The outdoor recreation community is unified in its message to Congress and the administration to end this shutdown immediately so federal workers, small businesses, rural communities and American families can get back to work and continue to enjoy public lands and waters.
As the shutdown goes through its fourth week, the negative impacts on land and water stewardship, visitor experiences, access and safety are already being felt by the outdoor recreation industry, which employs 4.6 million Americans. Rural and gateway communities across the country that rely on visits to America’s great outdoors are at risk of being hurt even more the longer the shutdown drags on.
Spending the holiday in and around parks, I saw firsthand the shutdown’s impact on my favorite outdoor places. This past weekend, I joined many others clearing fallen trees off power lines and historic buildings, cleaning up trash and clearing trails in Shenandoah National Park and along the Blue Ridge Parkway. It gave me a new appreciation for the federal agency staff and their role in keeping our public lands safe and accessible.
Unfortunately, the shutdown is also adding to the growing $18.6 billion maintenance backlog on our public lands. Last year’s popular Restore our Parks and Public Lands Act — aimed at tackling the maintenance backlog on our public lands— had bipartisan support from hundreds of members of Congress and the administration. Yet every day the shutdown continues, we are losing much-needed revenue usually collected from entrance, camping and other recreation fees.
If shutdowns continue to become more prevalent - as we have seen in the past decade - there must be common-sense policy changes that keep our public lands open, safe and inoculated from issues that have nothing to do with the great outdoors.
While we applaud the many demonstrations of innovative partnerships involving states, gateway communities, concessioners, other business and nonprofits to maintain access and provide partnership services during this difficult time. We worry that as the shutdown lingers these efforts will become unsustainable, impacting access and safety beyond our parks, refuges and waterways.
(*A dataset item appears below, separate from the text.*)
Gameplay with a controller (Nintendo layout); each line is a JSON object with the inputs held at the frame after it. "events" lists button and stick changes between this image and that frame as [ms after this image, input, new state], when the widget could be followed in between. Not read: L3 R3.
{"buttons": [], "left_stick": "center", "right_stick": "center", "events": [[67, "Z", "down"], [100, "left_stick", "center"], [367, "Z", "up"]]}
We can use this time to point fingers or to build bridges. What the past month has made crystal clear is that love for our public lands is widespread and unifying. We have seen an impressive outpouring of support from industry groups, businesses, nonprofits and individuals who have been doing what they can to clean restrooms, clear trails and more.
The Outdoor Recreation Roundtable (ORR) wants to harness that energy into a pragmatic dialogue around safeguarding the outdoors from being impacted during future shutdowns. Sites should continue to collect entrance fees, and land and water agency personnel should be considered “essential,” so that these treasured places can stay open safely and responsibly.
The great outdoors should not be the victim of unrelated issues. We call for uniform policies across the agencies so federal workers, businesses and public lands and waters are not put in this position of uncertainty time and time again.
The outdoor recreation community stands ready to join all policymakers in discussing and adopting future policies that will enable all to fully enjoy our public lands and waters, unlocking these uniquely American experiences, boosting healthier lifestyles and delivering a stronger economy.
Jessica Wahl is Executive Director of the Outdoor Recreation Roundtable (ORR), America’s leading coalition of outdoor recreation trade associations and organizations working to promote the policy reforms needed to enhance the outdoor recreation economy. Combined, ORR members produce an annual $734 billion output for the U.S. economy, making up 2.2% of America’s GDP.